A FOREIGN power interfered in the 2016 presidential election. U.S. law enforcement is trying to get to the bottom of that story. Congress should be doing everything possible to make sure the investigation can take place. Instead, to protect the president of their party, who may or may not be complicit, Republican leaders in Congress are allowing and encouraging the baseless slander of the investigators.
It is a new low for the leadership, and one that could do lasting harm to the nation.
Cravenness in the Republican leaders' response to Donald Trump is nothing new. During the presidential campaign, few stood up to his nativism and ugly ethnic slurs. Since he became president, even fewer have stood by their previous commitments to U.S. leadership abroad and fiscal responsibility at home. As he has trampled long-established norms, such as releasing annual tax returns, we've heard not a peep from the Article I branch.
But this moment is different. Republicans have embarked on a smear campaign of the FBI that can end only in a dangerous erosion of trust in law enforcement, the subjugation of law enforcement to partisan interests or both. For Republican leaders — House Speaker Paul D. Ryan (Wis.), Senate Majority Leader Mitch McConnell (Ky.), Senate Majority Whip John Cornyn (Tex.), Vice Chairman of the Senate Republican Conference Roy Blunt (Mo.) — to remain silent is to be complicit.
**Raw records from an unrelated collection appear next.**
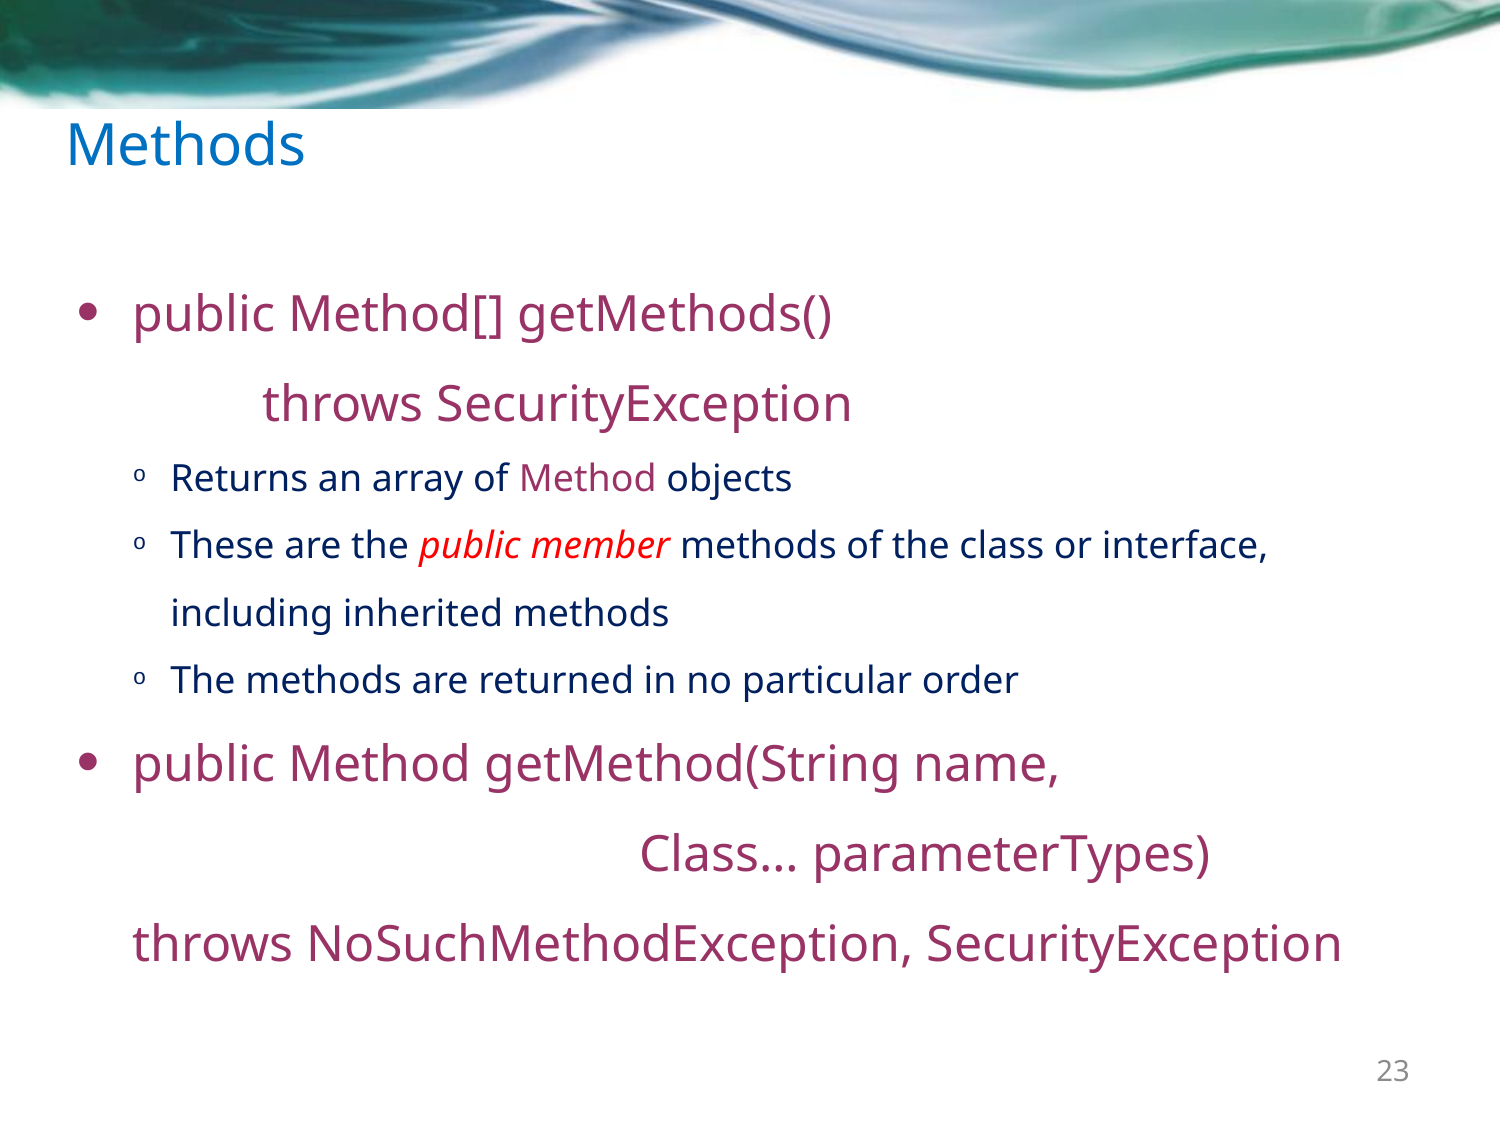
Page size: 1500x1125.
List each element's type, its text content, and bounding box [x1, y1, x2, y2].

title Methods [50, 99, 1450, 225]
slide_number 23 [1074, 1042, 1425, 1103]
list public Method[] getMethods() throws SecurityException Returns an array of Method objects These are the public member methods of the class or interface, including inherited methods The methods are returned in no particular order public Method getMethod(String name, Class… parameterTypes) throws NoSuchMethodException, SecurityException [61, 243, 1421, 1080]
picture [0, 0, 1500, 109]
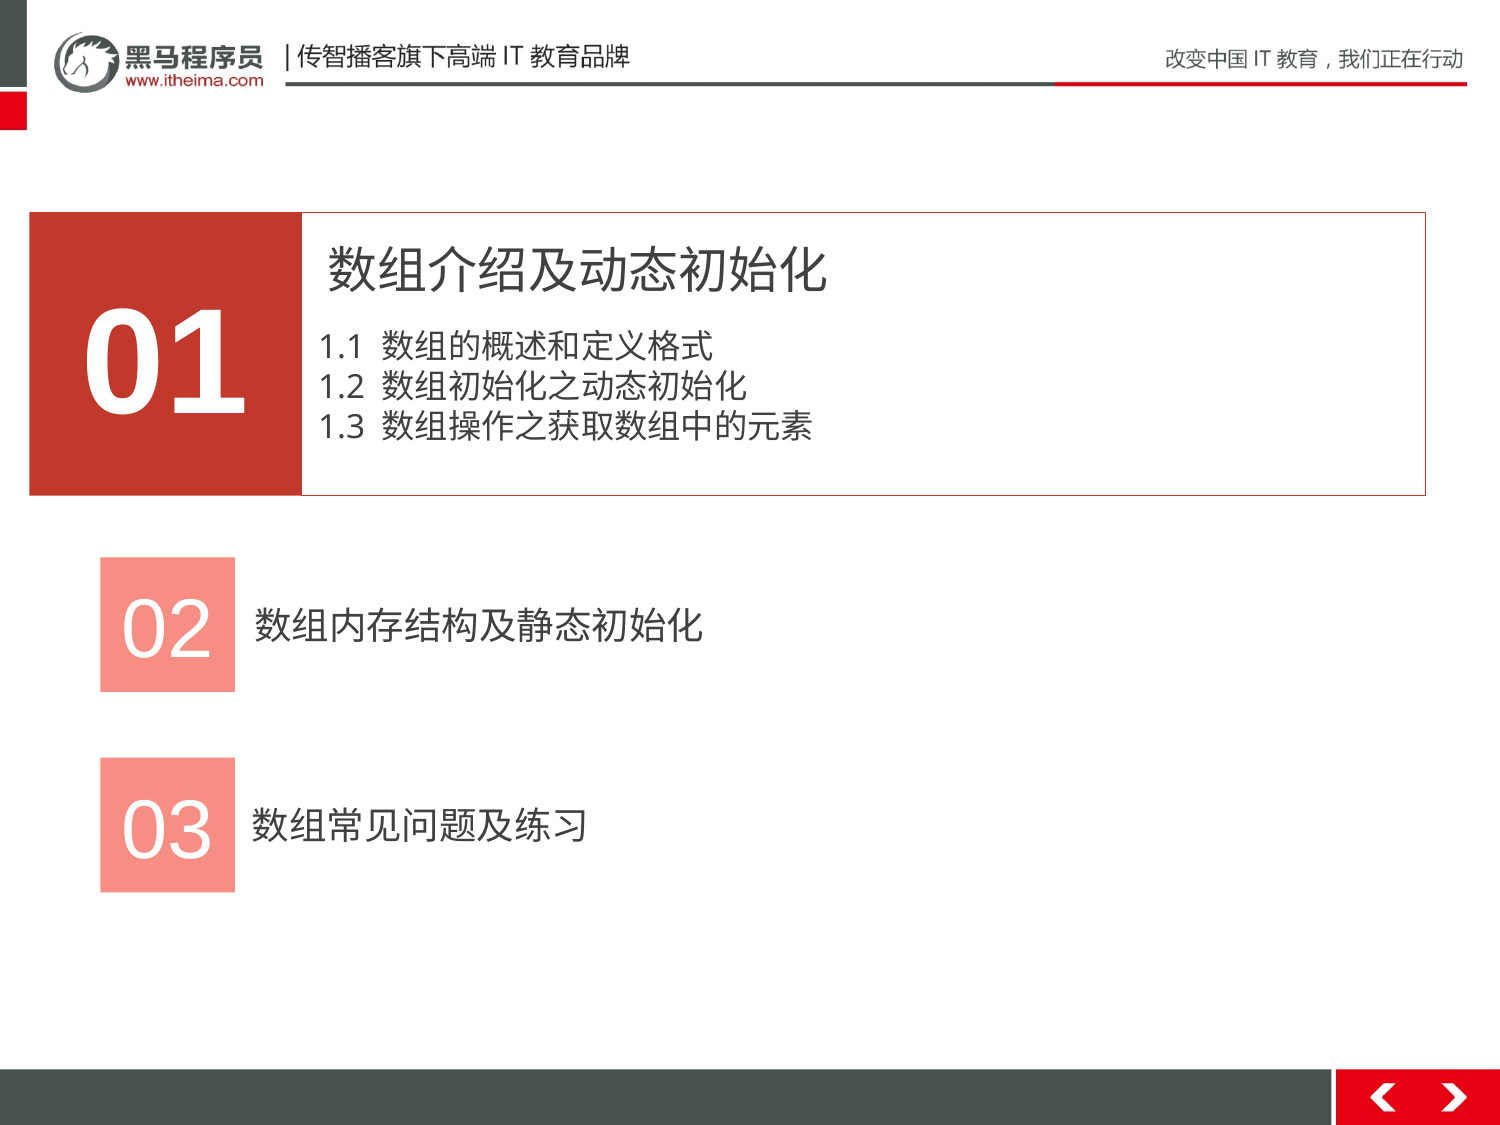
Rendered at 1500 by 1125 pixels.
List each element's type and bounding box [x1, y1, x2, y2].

text_box [100, 757, 607, 893]
text_box [29, 211, 1500, 496]
picture [0, 0, 1500, 1125]
text_box [100, 557, 723, 693]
These men could, tomorrow, end this nonsense of secret societies, phony memos and missing text messages and let professionals such as special counsel Robert S. Mueller III do their jobs. Instead, they are allowing Fox News personalities, the president and loose cannons such as House Intelligence Committee Chairman Devin Nunes (Calif.) and Senate Homeland Security Committee Chairman Ron Johnson (Wis.) to turn the United States into a country where law enforcement becomes another pawn in the partisan war.
Mr. Johnson irresponsibly recycles nonsense about corruption "at the highest levels of the FBI," offering no evidence because of course there is none. Mr. Nunes abuses his access to classified information as Intelligence Committee chairman, a title Mr. Ryan long ago should have revoked, to manufacture dark conspiracies.
"We learned today about information that in the immediate aftermath of his election, there may have been a 'secret society' of folks within the Department of Justice and the FBI . . . working against [Mr. Trump]," Rep. John Ratcliffe (R-Tex.) says.
Then he adds: "I'm not saying that actually happened."
No matter; the purpose is achieved. Doubts are planted, and a share of the country will discount anything federal law enforcement says about Mr. Trump.
These men are destroying something that won't be easily recovered: faith in the idea of impartial law enforcement. It amounts to an assault on the rule of law. Mr. Trump openly wishes for an attorney general who will protect him, asks law enforcement officials whom they voted for, and fires or attempts to fire those he deems disloyal. He does not believe that FBI agents or anyone else is motivated by public- spiritedness or respect for the law, only by self- interest and personal loyalty to his or some other clan.
If Mr. Ryan, Mr. McConnell and others continue in their acquiescence, his cynical view may come closer to reality.